For this reason, in Artificial Intelligence, modified versions of these strategies have been developed to solve graph search problems.

These trees are subgraphs of the original graph, and because our problem is really to search for a particular vertex in the graph, they may not actually include all of the vertices in the graph.

However, a tree that does include all of the vertices is called a *spanning tree*,
and these trees are the basis of other kinds of computational problems.

## Trees as data structures

We use trees all the time to define data structures as implementations of abstract data types (ADTs) or as the basis for algorithms.

For sets/dictionaries/indexes we have binary search trees, 2-3 trees, B-trees and relatives; for priority queues we have heaps (a form of binary tree); and for pattern matching we have tries and suffix trees.

We *are* concerned about properties of the tree as a graph, but only because they
affect the efficiency of the operations on the tree.
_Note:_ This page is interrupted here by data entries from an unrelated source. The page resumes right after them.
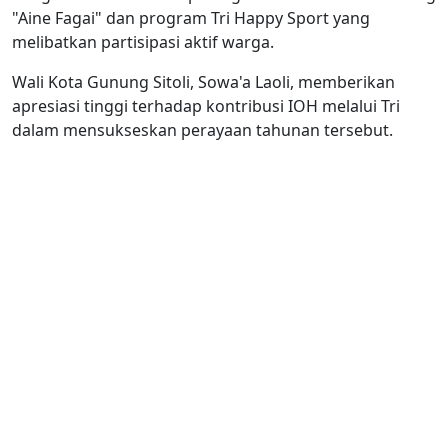
"Aine Fagai" dan program Tri Happy Sport yang
melibatkan partisipasi aktif warga.
Wali Kota Gunung Sitoli, Sowa'a Laoli, memberikan
apresiasi tinggi terhadap kontribusi IOH melalui Tri
dalam mensukseskan perayaan tahunan tersebut.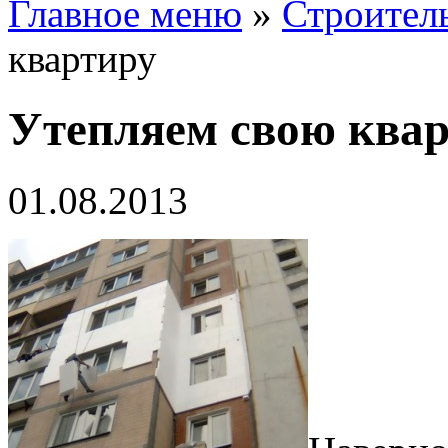
Главное меню
»
Строител
квартиру
Утепляем свою ква
01.08.2013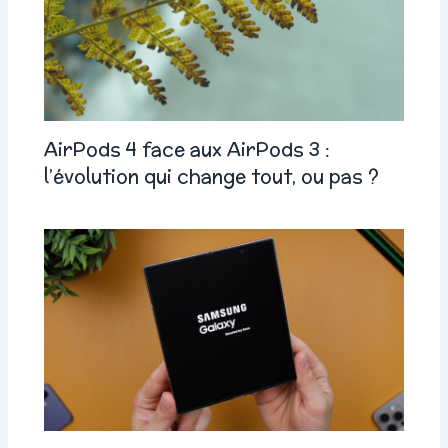
AirPods 4 face aux AirPods 3 :
l’évolution qui change tout, ou pas ?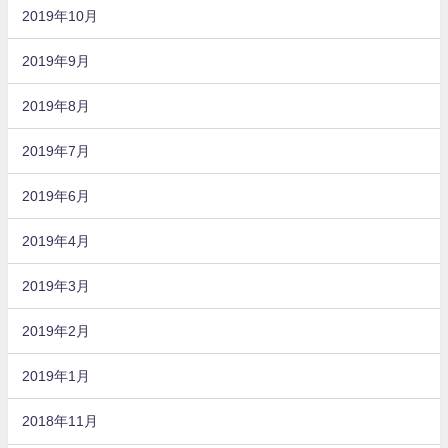
2019年10月
2019年9月
2019年8月
2019年7月
2019年6月
2019年4月
2019年3月
2019年2月
2019年1月
2018年11月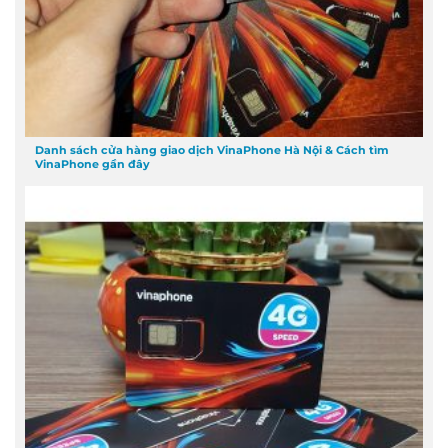
Danh sách cửa hàng giao dịch VinaPhone Hà Nội & Cách tìm
VinaPhone gần đây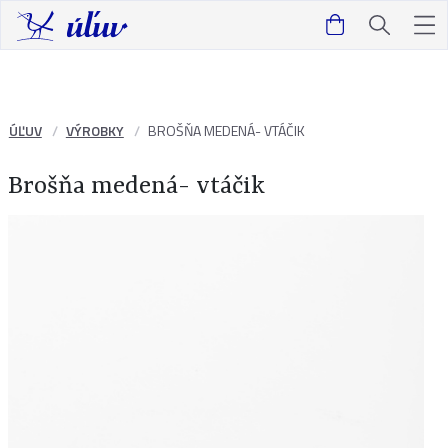
ÚĽUV
VÝROBKY
BROŠŇA MEDENÁ- VTÁČIK
Brošňa medená- vtáčik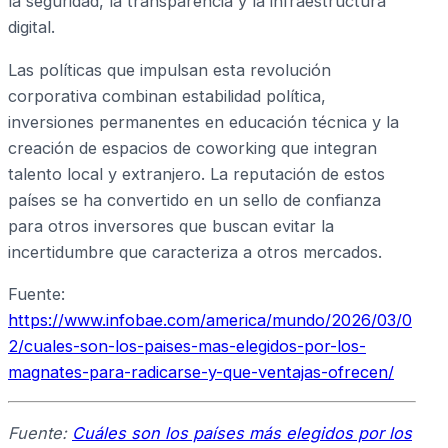
la seguridad, la transparencia y la infraestructura
digital.
Las políticas que impulsan esta revolución
corporativa combinan estabilidad política,
inversiones permanentes en educación técnica y la
creación de espacios de coworking que integran
talento local y extranjero. La reputación de estos
países se ha convertido en un sello de confianza
para otros inversores que buscan evitar la
incertidumbre que caracteriza a otros mercados.
Fuente:
https://www.infobae.com/america/mundo/2026/03/0
2/cuales-son-los-paises-mas-elegidos-por-los-
magnates-para-radicarse-y-que-ventajas-ofrecen/
Fuente:
Cuáles son los países más elegidos por los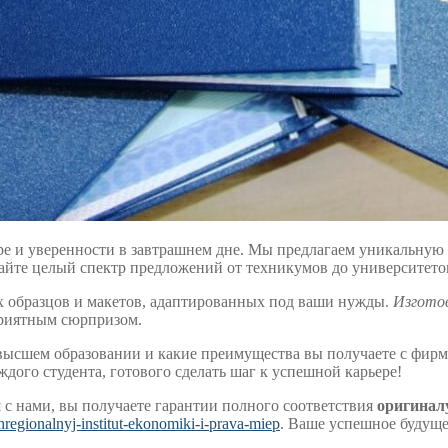
ере и уверенности в завтрашнем дне. Мы предлагаем уникальну
райте целый спектр предложений от техникумов до университет
х образцов и макетов, адаптированных под ваши нужды.
Изгото
приятным сюрпризом.
высшем образовании и какие преимущества вы получаете с фирм
ого студента, готового сделать шаг к успешной карьере!
я с нами, вы получаете гарантии полного соответствия
оригинал
regionalnyj-institut-ekonomiki-i-prava-miep
. Ваше успешное будуще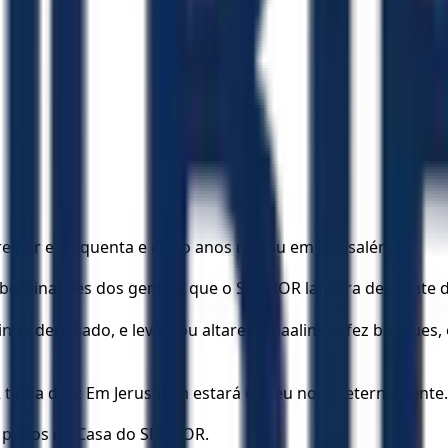
inar e cinquenta e cinco anos reinou em Jerusalém.
bominações dos gentios que o SENHOR lançara de diante dos
inha derribado, e levantou altares a baalins, e fez bosques,
 tinha dito: Em Jerusalém estará o meu nome eternamente.
s pátios da Casa do SENHOR.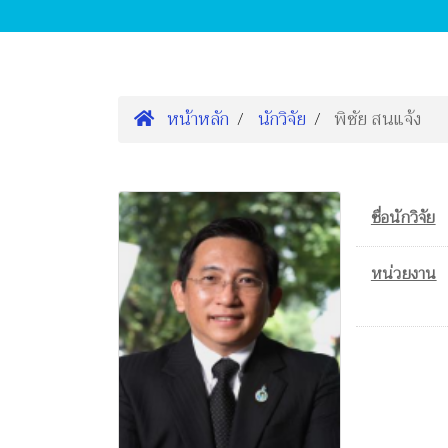
หน้าหลัก
นักวิจัย
พิชัย สนแจ้ง
ชื่อนักวิจัย
หน่วยงาน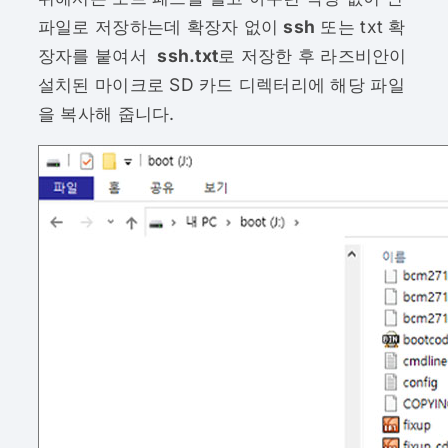
파일로 저장하는데 확장자 없이
ssh
또는 txt 확
장자를 붙여서
ssh.txt
로 저장한 후 라즈비안이
설치된 마이크로 SD 카드 디렉터리에 해당 파일
을 복사해 줍니다.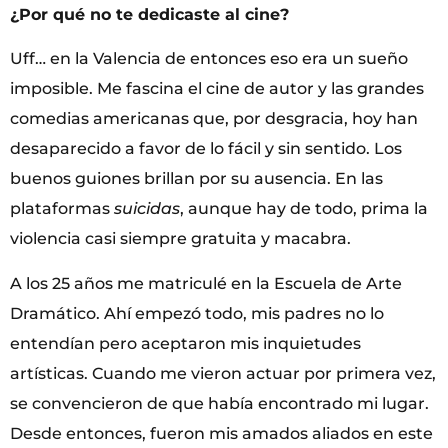
¿Por qué no te dedicaste al cine?
Uff… en la Valencia de entonces eso era un sueño
imposible. Me fascina el cine de autor y las grandes
comedias americanas que, por desgracia, hoy han
desaparecido a favor de lo fácil y sin sentido. Los
buenos guiones brillan por su ausencia. En las
plataformas
suicidas
, aunque hay de todo, prima la
violencia casi siempre gratuita y macabra.
A los 25 años me matriculé en la Escuela de Arte
Dramático. Ahí empezó todo, mis padres no lo
entendían pero aceptaron mis inquietudes
artísticas. Cuando me vieron actuar por primera vez,
se convencieron de que había encontrado mi lugar.
Desde entonces, fueron mis amados aliados en este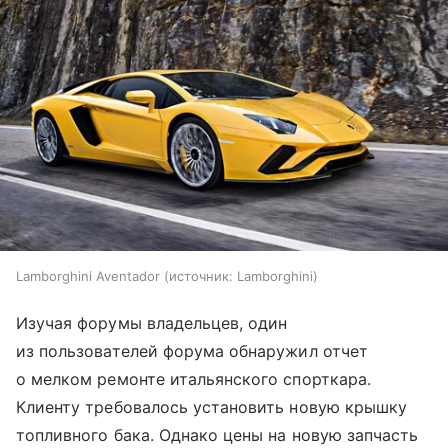
Lamborghini Aventador
источник:
Lamborghini
Изучая форумы владельцев, один
из пользователей форума обнаружил отчет
о мелком ремонте итальянского спорткара.
Клиенту требовалось установить новую крышку
топливного бака. Однако цены на новую запчасть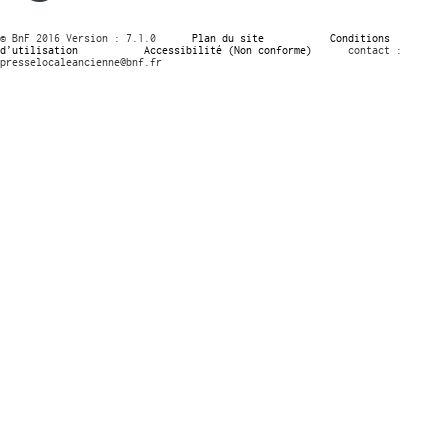
© BnF 2016 Version : 7.1.0
Plan du site
Conditions
d’utilisation
Accessibilité (Non conforme)
contact :
presselocaleancienne@bnf.fr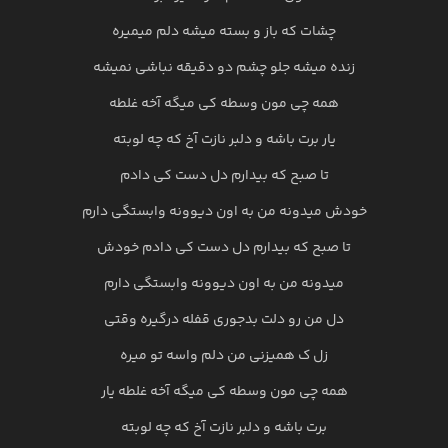
چشات که باز و بسته میشه دلم میمیره
زنده میشه جلو چشم دو دقیقه نباشی نمیشه
همه چی مون وسطه کی میگه آخه غلطه
یار برت باشه و دلبر نازت آخ که چه لوبته
تا صبح که بیدارم دل دست کی دادم
خودش میدونه من به اون دیوونه وابستگی دارم
تا صبح که بیدارم دل دست کی دادم خودش
میدونه من به اون دیوونه وابستگی دارم
دل من رو دلت بدجوری قفله درگیره وقتی
زل ک همیزنی من دلم واسه تو میره
همه چی مون وسطه کی میگه آخه غلطه یار
برت باشه و دلبر نازت آخ که چه لوبته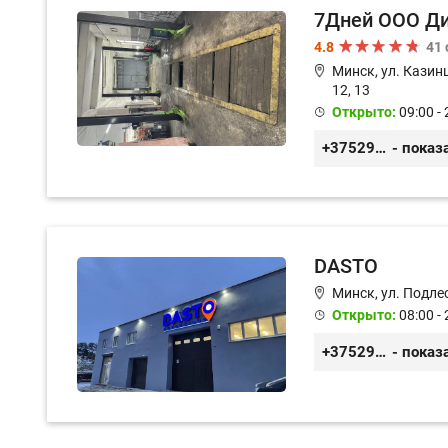
7Дней ООО Д
4.8
41
Минск, ул. Казинц
12, 13
Открыто:
09:00 - 
+375296518100
- показ
DASTO
Минск, ул. Подле
Открыто:
08:00 - 
+375296606560
- показ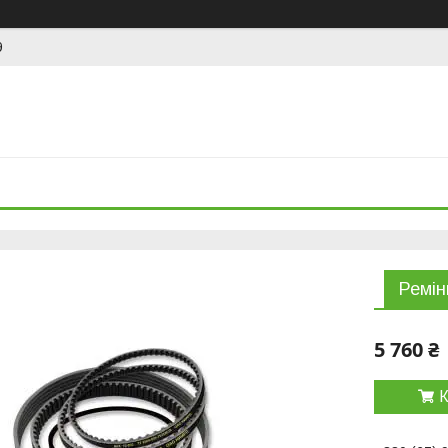
9
Ремін
5 760 ₴
К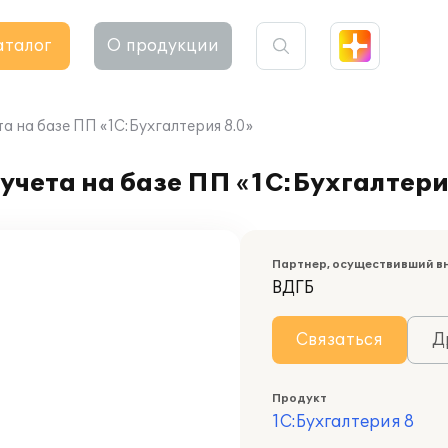
аталог
О продукции
а на базе ПП «1С:Бухгалтерия 8.0»
учета на базе ПП «1С:Бухгалтери
Партнер, осуществивший в
ВДГБ
Связаться
Д
Продукт
1С:Бухгалтерия 8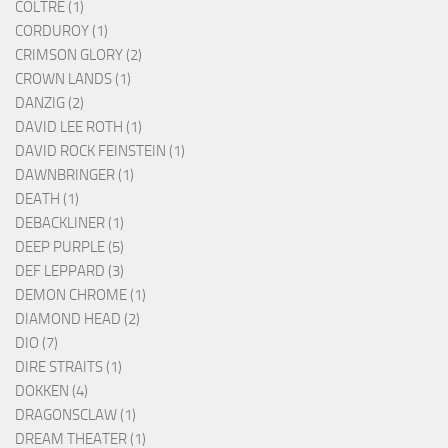
COLTRE (1)
CORDUROY (1)
CRIMSON GLORY (2)
CROWN LANDS (1)
DANZIG (2)
DAVID LEE ROTH (1)
DAVID ROCK FEINSTEIN (1)
DAWNBRINGER (1)
DEATH (1)
DEBACKLINER (1)
DEEP PURPLE (5)
DEF LEPPARD (3)
DEMON CHROME (1)
DIAMOND HEAD (2)
DIO (7)
DIRE STRAITS (1)
DOKKEN (4)
DRAGONSCLAW (1)
DREAM THEATER (1)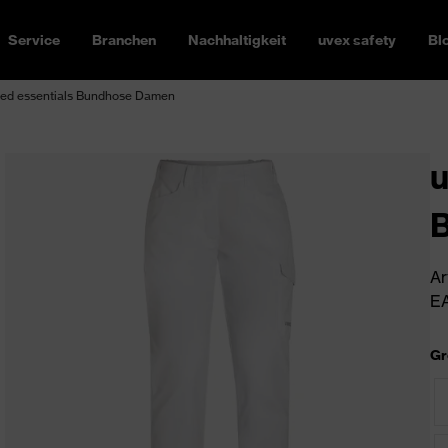
Service
Branchen
Nachhaltigkeit
uvex safety
Bl
ed essentials Bundhose Damen
u
Ar
EA
Gr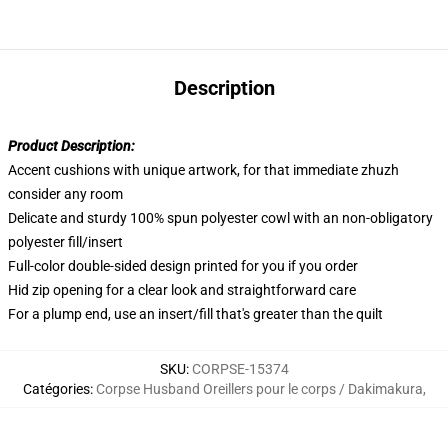
Description
Product Description:
Accent cushions with unique artwork, for that immediate zhuzh
consider any room
Delicate and sturdy 100% spun polyester cowl with an non-obligatory
polyester fill/insert
Full-color double-sided design printed for you if you order
Hid zip opening for a clear look and straightforward care
For a plump end, use an insert/fill that's greater than the quilt
SKU
:
CORPSE-15374
Catégories
:
Corpse Husband Oreillers pour le corps / Dakimakura
,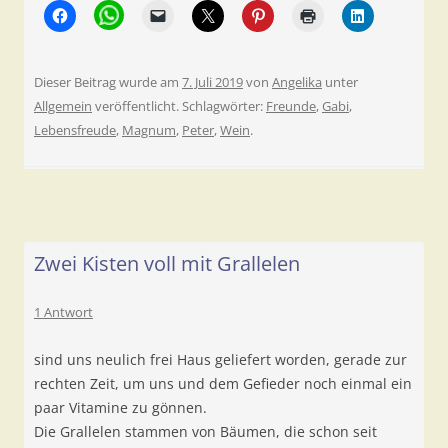
Dieser Beitrag wurde am
7. Juli 2019
von
Angelika
unter
Allgemein
veröffentlicht. Schlagwörter:
Freunde
,
Gabi
,
Lebensfreude
,
Magnum
,
Peter
,
Wein
.
Zwei Kisten voll mit Grallelen
1 Antwort
sind uns neulich frei Haus geliefert worden, gerade zur
rechten Zeit, um uns und dem Gefieder noch einmal ein
paar Vitamine zu gönnen.
Die Grallelen stammen von Bäumen, die schon seit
For instance, the length of the paths from the root of a binary search tree to each leaf should be minimized, which happens when the tree is balanced. But, the fact that two binary search trees, where one is balanced and the other is not, are effectively the same, has nothing to do with the properties of the tree as a graph, and everything to do with how the data is organized within the tree.

(Still not with me? Read up on splay trees and ponder how a splay tree’s graphiness is important.)

When we are thinking about trees in data structures, graphs rarely come up. In the mathematical sense, these trees are graphs, but it is helpful to keep the idea of trees as graphs and trees as data structures separate in your head.

## Learning more

In the long run, you are going to want to be able to solve problems beyond the interview, and for that I recommend going beyond interview books.

There are a lot of good books andresources for data structures and algorithms—most of which are tailored to a particular programming language.

One of my favorites, which is not tailored this way, is the Algorithm Design Manual by Steven Skiena. The book and website are both good resources on algorithms for graph (and other) problems, and one of the first places I go to remind myself of how to approach a problem.